I stiffened. I never got used to how openly she showed her emotions.
“I’m fine, really, Ruby,” I promised, more tenderly this time.
It took effort. “But if you could do your thing around the Void, the whole ‘nice and friendly’ act you play so well, and find out more about the missing people, and where they were before they vanished, that would help. I’ll even split what Wren’s paying me. ”
Ruby gasped in mock shock. “You? Offering to split? Something is definitely wrong with you.”

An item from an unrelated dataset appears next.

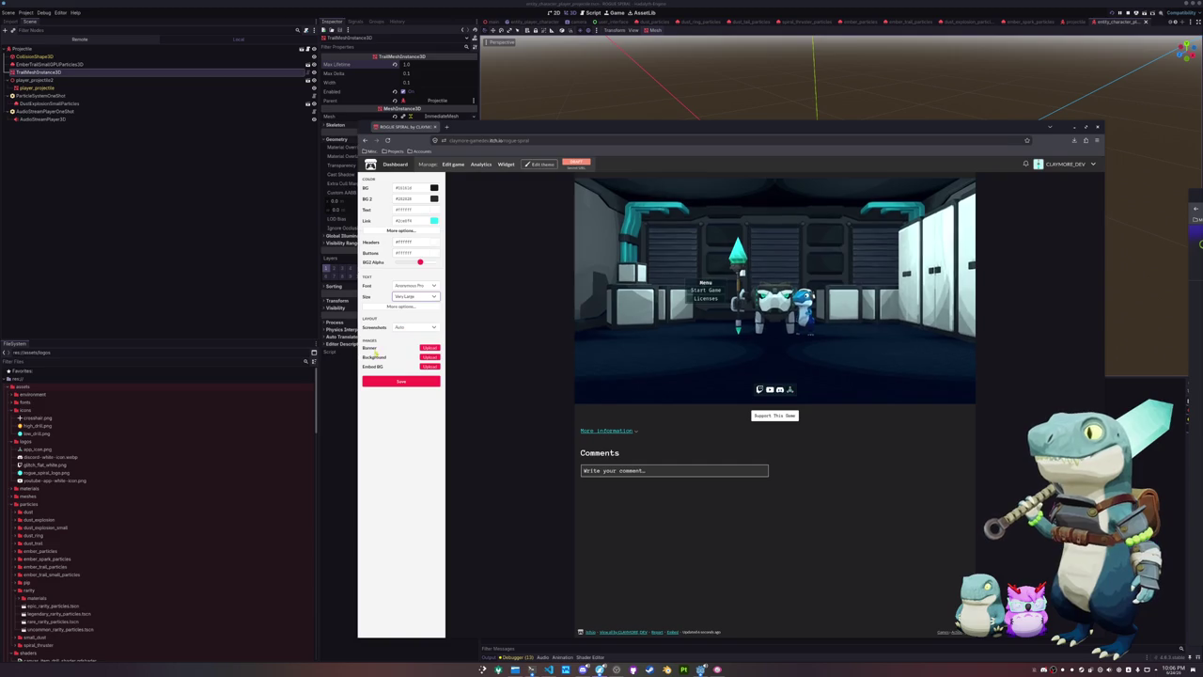
pyautogui.click(395, 308)
pyautogui.click(413, 317)
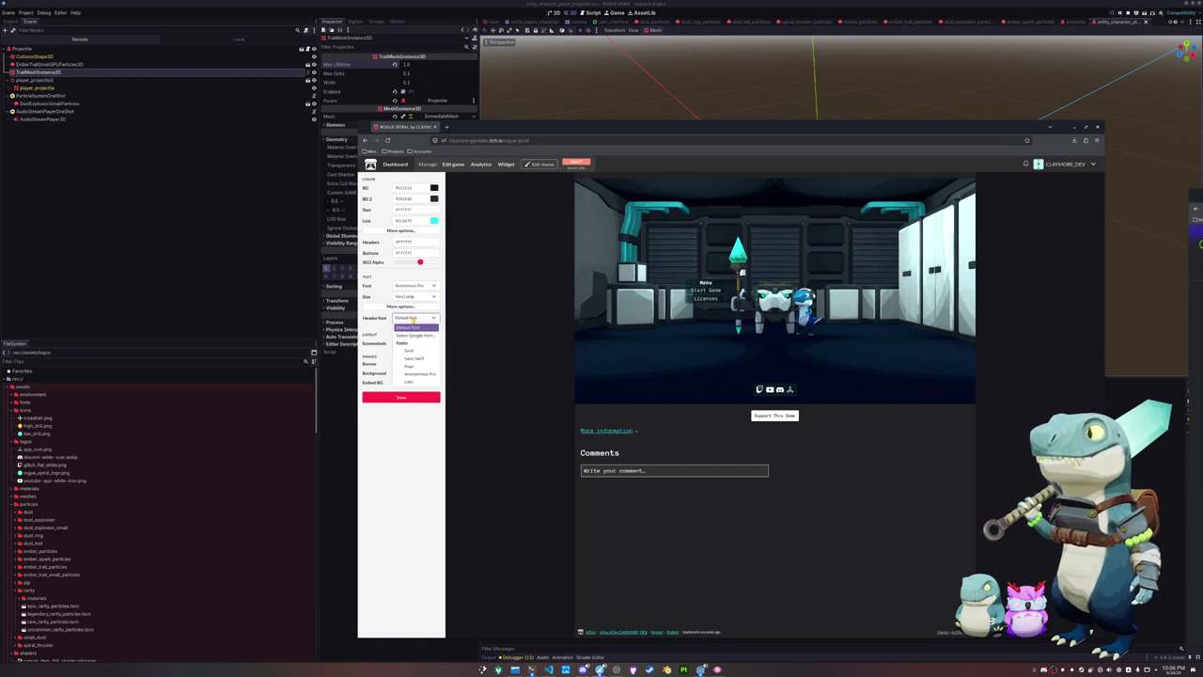
pyautogui.click(419, 374)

Again, she wasn’t mistaken.
“As much fun as this has been, I have things to do.” I could only handle so much prying. “I’ll see you.”
She snatched my arm before I left. “At the ball, right?” A light entered her eyes. “I planned on going, and I may have snagged an invitation from an attendee. We did well last time, and I figured I’d give it another go. See what I can manage.”
“Just blend in,” I pleaded. “One of these days you’re going to get caught.”
She dropped her hand and smirked. “Not if they can’t catch me first.”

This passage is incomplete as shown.